If Russia loses, Europe still faces reckoning
As Russian forces massed on Ukraine’s borders in February 2022, Western policymakers publicly framed Kyiv’s survival as essential to European security. Yet, as Peter Apps writes for The New World, the private calculations in Washington and London were far more austere.
The prevailing strategy in the final days before the invasion did not assume Ukraine could hold. It envisaged the rapid evacuation of its government, the arming of an insurgency, and a firm warning to Moscow: Russia could advance no further—at least not onto Nato territory.
That assumption rested on flawed intelligence. While US agencies correctly anticipated an invasion, they overestimated Russia’s capacity to swiftly overrun the country. Ukrainian leaders, for their part, made their own misjudgments. Many expected the main assault to focus on eastern Ukraine and the creation of a land corridor to Crimea. Troop build-ups in Belarus were widely interpreted as a diversion aimed at stretching Ukrainian defences, not a genuine bid to seize Kyiv.
The battle for Hostomel airfield proved decisive. Ukraine repelled Russia’s airborne assault west of the capital, preventing reinforcements from landing. The armoured column intended to encircle Kyiv stalled. In Apps’ assessment, history may judge that this moment marked the point at which the war was effectively decided.
Today, President Vladimir Putin continues to press forward in Donbass, advancing slowly and at immense cost. A broader Ukrainian collapse remains conceivable, perhaps through a technological breakthrough that neutralises Ukraine’s drones or through a failure by Europe to supply sufficient arms. Yet that prospect appears less likely as Eastern European states and Germany increasingly recognise that even a ceasefire could merely postpone a wider confrontation, the article points out.
Polling suggests Ukrainians remain determined to fight, seeking not only EU membership but national survival. A negotiated settlement would halt Ukrainian strikes deep into Russian territory but could allow Kyiv to rebuild as a heavily militarised state—an arsenal for Europe, driven by innovation and hardened by experience. Apps notes that Ukraine could eventually join countries such as South Korea, Japan and Poland in contemplating sovereign nuclear deterrence.
Such outcomes complicate any simple notion of Russian defeat. Even in failure, the Kremlin would likely frame the war as a triumph, securing Crimea’s long-term status and consolidating the “land bridge” along the Azov Sea through Mariupol. That territorial gain, however, might have been achieved years earlier without the staggering human and material losses incurred since 2022.
European officials frequently warn that “if Russia wins”, Estonia or another Baltic state could be next. Apps suggests an equally troubling possibility: that a Russia which loses—without regime collapse—might still pose a grave threat. A Kremlin determined to reassert strength, backed by China’s interest in preventing Russian instability, could redeploy battle-hardened forces to Nato’s borders.

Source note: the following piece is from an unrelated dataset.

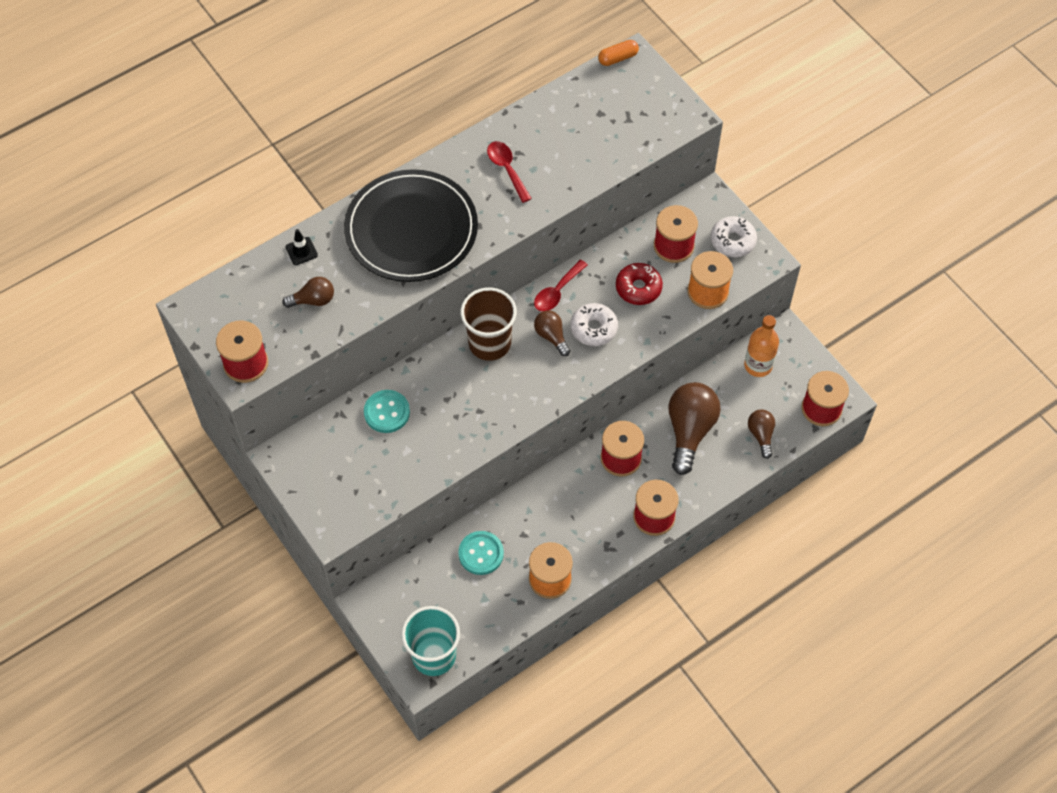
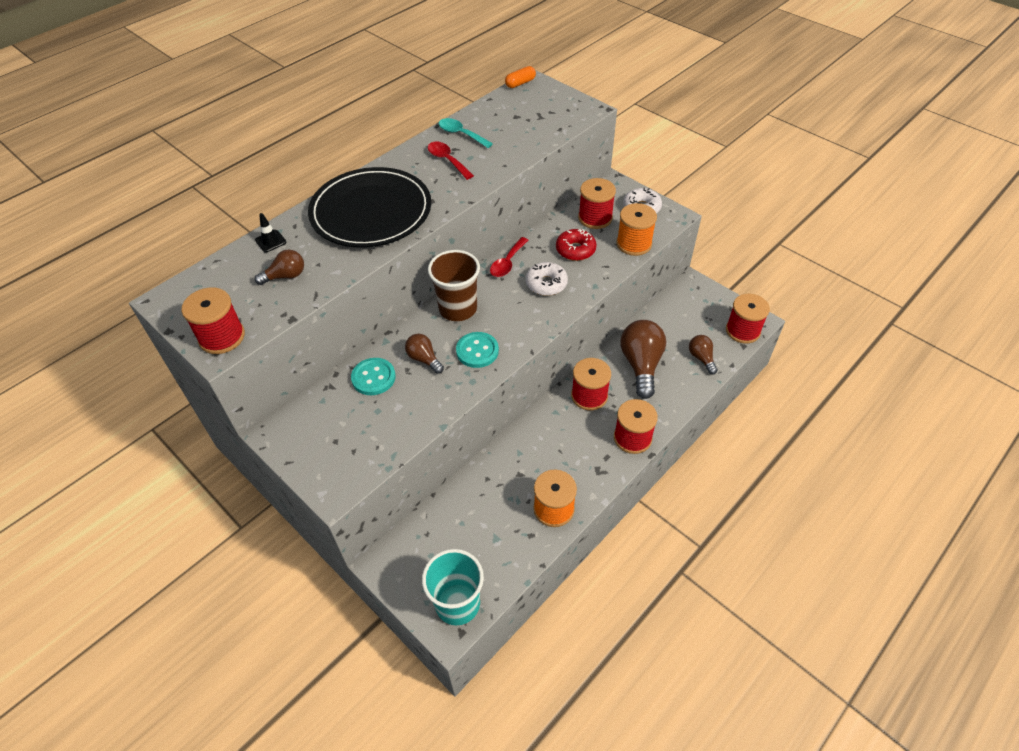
camera: 10 degrees left, 10 degrees down
(481, 553) = (484, 498): turquoise button -> turquoise button (477, 351)
(530, 131) = (461, 134): none -> turquoise spoon
(551, 336) = (511, 295): brown light bulb -> brown light bulb (424, 359)
(758, 365) = (680, 309): orange bottle -> none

In that scenario, deterrence becomes paramount. The Pentagon has indicated that US “tripwire” forces in Eastern Europe, including tanks stationed in Estonia, are likely to remain. Their presence bolsters the UK-led Nato contingent there. Britain and France are also considering a Ukraine “coalition of the willing”, potentially deploying troops north of Kyiv to deter future assaults.
Apps cautions that such measures could either stabilise Europe or exacerbate tensions if mishandled. Properly resourced and paired with credible deterrent threats, foreign deployments might secure peace. Poorly conceived, they risk repeating past miscalculations.
As The New World analysis underscores, even a Russian defeat would not bring Europe lasting security by default. The end of this war—whenever it comes—may simply mark the beginning of a more complex and precarious chapter.